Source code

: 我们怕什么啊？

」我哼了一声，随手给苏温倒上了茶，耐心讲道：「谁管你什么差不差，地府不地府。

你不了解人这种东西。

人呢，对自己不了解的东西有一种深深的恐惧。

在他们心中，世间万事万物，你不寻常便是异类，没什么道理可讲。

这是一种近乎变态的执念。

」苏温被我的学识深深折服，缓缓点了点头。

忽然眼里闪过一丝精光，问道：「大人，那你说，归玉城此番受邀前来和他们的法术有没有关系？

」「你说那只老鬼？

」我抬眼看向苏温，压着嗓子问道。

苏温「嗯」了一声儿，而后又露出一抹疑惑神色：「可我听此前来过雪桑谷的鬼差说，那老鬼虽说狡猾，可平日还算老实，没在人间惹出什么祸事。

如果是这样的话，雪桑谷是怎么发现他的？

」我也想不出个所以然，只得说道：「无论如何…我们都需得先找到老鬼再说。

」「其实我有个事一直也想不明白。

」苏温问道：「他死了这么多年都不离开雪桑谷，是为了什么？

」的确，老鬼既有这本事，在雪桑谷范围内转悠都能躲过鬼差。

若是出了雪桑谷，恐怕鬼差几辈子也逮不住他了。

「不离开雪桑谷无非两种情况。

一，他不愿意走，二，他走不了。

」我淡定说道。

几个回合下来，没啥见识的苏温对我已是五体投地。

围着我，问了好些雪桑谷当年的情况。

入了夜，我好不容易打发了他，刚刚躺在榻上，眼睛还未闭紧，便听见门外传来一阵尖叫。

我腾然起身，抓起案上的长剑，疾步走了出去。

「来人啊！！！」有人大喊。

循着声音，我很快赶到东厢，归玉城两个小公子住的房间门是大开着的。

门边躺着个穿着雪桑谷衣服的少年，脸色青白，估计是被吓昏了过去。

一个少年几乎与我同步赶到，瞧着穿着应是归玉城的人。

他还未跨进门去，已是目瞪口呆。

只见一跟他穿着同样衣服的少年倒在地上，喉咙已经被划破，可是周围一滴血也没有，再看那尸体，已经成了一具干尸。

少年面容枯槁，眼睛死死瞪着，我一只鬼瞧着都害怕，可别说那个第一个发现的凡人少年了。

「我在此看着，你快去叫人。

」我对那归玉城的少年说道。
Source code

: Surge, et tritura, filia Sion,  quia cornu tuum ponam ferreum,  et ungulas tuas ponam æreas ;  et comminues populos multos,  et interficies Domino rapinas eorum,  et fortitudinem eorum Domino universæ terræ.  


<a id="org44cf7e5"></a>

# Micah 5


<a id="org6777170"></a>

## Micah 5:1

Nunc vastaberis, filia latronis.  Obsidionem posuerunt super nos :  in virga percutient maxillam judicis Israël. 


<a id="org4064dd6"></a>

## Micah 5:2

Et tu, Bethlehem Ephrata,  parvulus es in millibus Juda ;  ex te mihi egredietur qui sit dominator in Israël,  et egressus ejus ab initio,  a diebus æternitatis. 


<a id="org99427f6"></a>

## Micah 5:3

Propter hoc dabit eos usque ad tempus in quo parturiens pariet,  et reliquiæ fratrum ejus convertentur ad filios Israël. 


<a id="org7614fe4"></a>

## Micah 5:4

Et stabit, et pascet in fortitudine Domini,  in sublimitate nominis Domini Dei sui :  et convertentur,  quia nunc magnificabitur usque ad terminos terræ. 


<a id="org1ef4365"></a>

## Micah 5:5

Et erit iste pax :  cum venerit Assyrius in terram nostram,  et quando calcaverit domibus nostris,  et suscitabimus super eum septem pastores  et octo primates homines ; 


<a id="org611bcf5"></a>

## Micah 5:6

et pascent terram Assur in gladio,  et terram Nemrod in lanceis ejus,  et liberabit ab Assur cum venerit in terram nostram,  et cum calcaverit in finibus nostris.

___

WHAT TO WORK ON →
Reproduce all of the data above, swapping every occurrence of "Micah" for "Michaeas" and leaving everything else unchanged.

WRITTEN REPLY →
Source code

: 我们怕什么啊？

」我哼了一声，随手给苏温倒上了茶，耐心讲道：「谁管你什么差不差，地府不地府。

你不了解人这种东西。

人呢，对自己不了解的东西有一种深深的恐惧。

在他们心中，世间万事万物，你不寻常便是异类，没什么道理可讲。

这是一种近乎变态的执念。

」苏温被我的学识深深折服，缓缓点了点头。

忽然眼里闪过一丝精光，问道：「大人，那你说，归玉城此番受邀前来和他们的法术有没有关系？

」「你说那只老鬼？

」我抬眼看向苏温，压着嗓子问道。

苏温「嗯」了一声儿，而后又露出一抹疑惑神色：「可我听此前来过雪桑谷的鬼差说，那老鬼虽说狡猾，可平日还算老实，没在人间惹出什么祸事。

如果是这样的话，雪桑谷是怎么发现他的？

」我也想不出个所以然，只得说道：「无论如何…我们都需得先找到老鬼再说。

」「其实我有个事一直也想不明白。

」苏温问道：「他死了这么多年都不离开雪桑谷，是为了什么？

」的确，老鬼既有这本事，在雪桑谷范围内转悠都能躲过鬼差。

若是出了雪桑谷，恐怕鬼差几辈子也逮不住他了。

「不离开雪桑谷无非两种情况。

一，他不愿意走，二，他走不了。

」我淡定说道。

几个回合下来，没啥见识的苏温对我已是五体投地。

围着我，问了好些雪桑谷当年的情况。

入了夜，我好不容易打发了他，刚刚躺在榻上，眼睛还未闭紧，便听见门外传来一阵尖叫。

我腾然起身，抓起案上的长剑，疾步走了出去。

「来人啊！！！」有人大喊。

循着声音，我很快赶到东厢，归玉城两个小公子住的房间门是大开着的。

门边躺着个穿着雪桑谷衣服的少年，脸色青白，估计是被吓昏了过去。

一个少年几乎与我同步赶到，瞧着穿着应是归玉城的人。

他还未跨进门去，已是目瞪口呆。

只见一跟他穿着同样衣服的少年倒在地上，喉咙已经被划破，可是周围一滴血也没有，再看那尸体，已经成了一具干尸。

少年面容枯槁，眼睛死死瞪着，我一只鬼瞧着都害怕，可别说那个第一个发现的凡人少年了。

「我在此看着，你快去叫人。

」我对那归玉城的少年说道。
Source code

: Surge, et tritura, filia Sion,  quia cornu tuum ponam ferreum,  et ungulas tuas ponam æreas ;  et comminues populos multos,  et interficies Domino rapinas eorum,  et fortitudinem eorum Domino universæ terræ.  


<a id="org44cf7e5"></a>

# Michaeas 5


<a id="org6777170"></a>

## Michaeas 5:1

Nunc vastaberis, filia latronis.  Obsidionem posuerunt super nos :  in virga percutient maxillam judicis Israël. 


<a id="org4064dd6"></a>

## Michaeas 5:2

Et tu, Bethlehem Ephrata,  parvulus es in millibus Juda ;  ex te mihi egredietur qui sit dominator in Israël,  et egressus ejus ab initio,  a diebus æternitatis. 


<a id="org99427f6"></a>

## Michaeas 5:3

Propter hoc dabit eos usque ad tempus in quo parturiens pariet,  et reliquiæ fratrum ejus convertentur ad filios Israël. 


<a id="org7614fe4"></a>

## Michaeas 5:4

Et stabit, et pascet in fortitudine Domini,  in sublimitate nominis Domini Dei sui :  et convertentur,  quia nunc magnificabitur usque ad terminos terræ. 


<a id="org1ef4365"></a>

## Michaeas 5:5

Et erit iste pax :  cum venerit Assyrius in terram nostram,  et quando calcaverit domibus nostris,  et suscitabimus super eum septem pastores  et octo primates homines ; 


<a id="org611bcf5"></a>

## Michaeas 5:6

et pascent terram Assur in gladio,  et terram Nemrod in lanceis ejus,  et liberabit ab Assur cum venerit in terram nostram,  et cum calcaverit in finibus nostris.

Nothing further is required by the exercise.